Profissão:
marceneira

Os desafios de mudar de área
e escolher uma atividade
inusitada entre as mulheres

É natural que paixões e habilidades sejam critérios na hora de decidir sobre qual profissão seguir e com a Fernanda não foi diferente. Por gostar de idiomas, de receber e servir pessoas, começou a pesquisar sobre a profissão ideal e com dezessete anos optou pela Hotelaria.

Por muito tempo sentia que tinha tomado a decisão certa e que a hospitalidade era a sua verdadeira vocação. Em busca de se aperfeiçoar, foi para a Europa e Estados Unidos. Aprendeu novas línguas, fez pós-graduação, trabalhou na Disney e descobriu que sua grande motivação era encantar o cliente e não medir esforços para fazê-lo feliz.

De volta ao Brasil, as dificuldades de seguir carreira dentro de um hotel pesaram e Fernanda correu atrás de uma nova posição na sua área, que atendesse às suas expectativas. Trabalhou em uma empresa de treinamentos, depois partiu para a área de vendas em uma multinacional, onde tudo que aprendeu, somado a sua facilidade de comunicação, fez com que se destacasse nas novas funções. Mesmo assim, não sentia que o mundo corporativo era o seu.

“Terninho e salto alto não fazia
parte de mim. Eu não estava
completamente feliz”, constatou.

Insatisfeita, o desejo de ter seu próprio negócio surgiu forte e ao conversar com Letícia, na época sua colega de trabalho, viu que não estava sozinha e decidiram unir forças. Enquanto pensavam sobre onde investir, Letícia, que sempre desenhou bem, fez um curso de design de móveis e, empolgada, queria tirá-los do papel. Fernanda tinha um passatempo que casava com a habilidade da amiga. “Eu gostava de reformar móveis, mudar o tecido, a cor… Todo mundo elogiava esse meu talento e a Lê me fez enxergar como uma possibilidade de negócio. Ou seja, encontramos um ponto em comum!!!”, contou.

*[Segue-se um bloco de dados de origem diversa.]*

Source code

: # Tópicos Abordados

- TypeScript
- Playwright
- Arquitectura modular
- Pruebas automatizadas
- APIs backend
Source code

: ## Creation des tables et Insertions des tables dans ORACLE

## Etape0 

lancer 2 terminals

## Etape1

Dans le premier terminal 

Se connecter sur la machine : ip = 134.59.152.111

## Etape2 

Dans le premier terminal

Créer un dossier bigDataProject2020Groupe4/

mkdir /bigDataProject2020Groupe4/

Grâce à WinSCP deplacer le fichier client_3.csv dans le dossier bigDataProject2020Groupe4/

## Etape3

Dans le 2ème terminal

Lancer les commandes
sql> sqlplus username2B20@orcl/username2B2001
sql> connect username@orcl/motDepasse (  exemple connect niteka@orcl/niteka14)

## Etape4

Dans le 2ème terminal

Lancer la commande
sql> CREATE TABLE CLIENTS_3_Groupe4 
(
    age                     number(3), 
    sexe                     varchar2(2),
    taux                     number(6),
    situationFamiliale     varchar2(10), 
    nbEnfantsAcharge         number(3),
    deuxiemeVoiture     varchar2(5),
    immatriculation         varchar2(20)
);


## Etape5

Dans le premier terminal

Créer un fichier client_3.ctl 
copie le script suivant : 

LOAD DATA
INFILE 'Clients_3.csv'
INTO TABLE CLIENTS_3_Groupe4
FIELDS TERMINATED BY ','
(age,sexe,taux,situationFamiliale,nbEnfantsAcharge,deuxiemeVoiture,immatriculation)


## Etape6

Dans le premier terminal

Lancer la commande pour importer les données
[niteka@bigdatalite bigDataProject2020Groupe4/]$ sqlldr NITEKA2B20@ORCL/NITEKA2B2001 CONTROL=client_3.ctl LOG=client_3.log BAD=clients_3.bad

Uma era construção, a outra, acabamento. Nessa equação surgiu uma ideia inusitada, abrir uma MARCENARIA. Mas, como assim? Fernanda também se assustou ao receber a proposta. “Eu não sabia que era capaz, achava que não combinava comigo, que não era profissão de mulher”, confessou enquanto lutava contra os próprios preconceitos e se acostumava com novidade.

Ao estudar o mercado, enxergaram um nicho a ser explorado, pessoas que poderiam criar móveis a partir de referências da internet e adaptar ao gosto e espaço do cliente. Em 2014, tomaram coragem de largar os empregos para se dedicar exclusivamente ao novo projeto.

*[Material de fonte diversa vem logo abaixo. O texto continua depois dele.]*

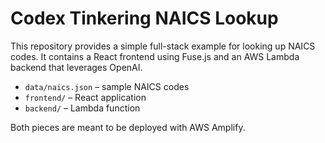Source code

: # Codex Tinkering NAICS Lookup

This repository provides a simple full-stack example for looking up NAICS codes.
It contains a React frontend using Fuse.js and an AWS Lambda backend that
leverages OpenAI.

* `data/naics.json` – sample NAICS codes
* `frontend/` – React application
* `backend/` – Lambda function

Both pieces are meant to be deployed with AWS Amplify.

Além de um plano de negócios e dos desafios que todo empreendedor enfrenta, Fernanda ainda teve que gerenciar a opinião da família e a entrada em um segmento majoritariamente masculino. Enquanto o namorado estava empolgadíssimo, a mãe questionava desde a segurança à super qualificação da filha para tal profissão.

Já com as mãos na massa,
a rotina inclui enfrentar
o preconceito, o assédio
e o machismo.

Algumas vezes, ela conta que precisa provar, até para seus fornecedores, que realmente entende sobre o que está fazendo. Obstáculos que, segundo Fernanda, são muito maiores do que o desafio de empreender.

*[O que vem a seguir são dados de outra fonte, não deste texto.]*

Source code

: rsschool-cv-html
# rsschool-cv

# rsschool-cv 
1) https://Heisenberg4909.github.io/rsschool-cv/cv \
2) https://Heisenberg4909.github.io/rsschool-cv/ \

Hoje, a ex-hoteleira se sente mais segura, bonita e feliz. No comando da Lumberjills, junto com sua sócia, encoraja e abre espaço para que outras mulheres comecem a enxergar a marcenaria como profissão, uma vez que a representatividade feminina na área ainda é muito pequena.

Com essa transformação,
Fernanda deixa a mensagem
que apesar da luta diária,
você deve acreditar que pode
ser o que quiser.

Assim como a história que você acabou de conhecer, outras mulheres transformaram suas vidas, ignoraram os “nãos” e encararam todas as mudanças de forma positiva.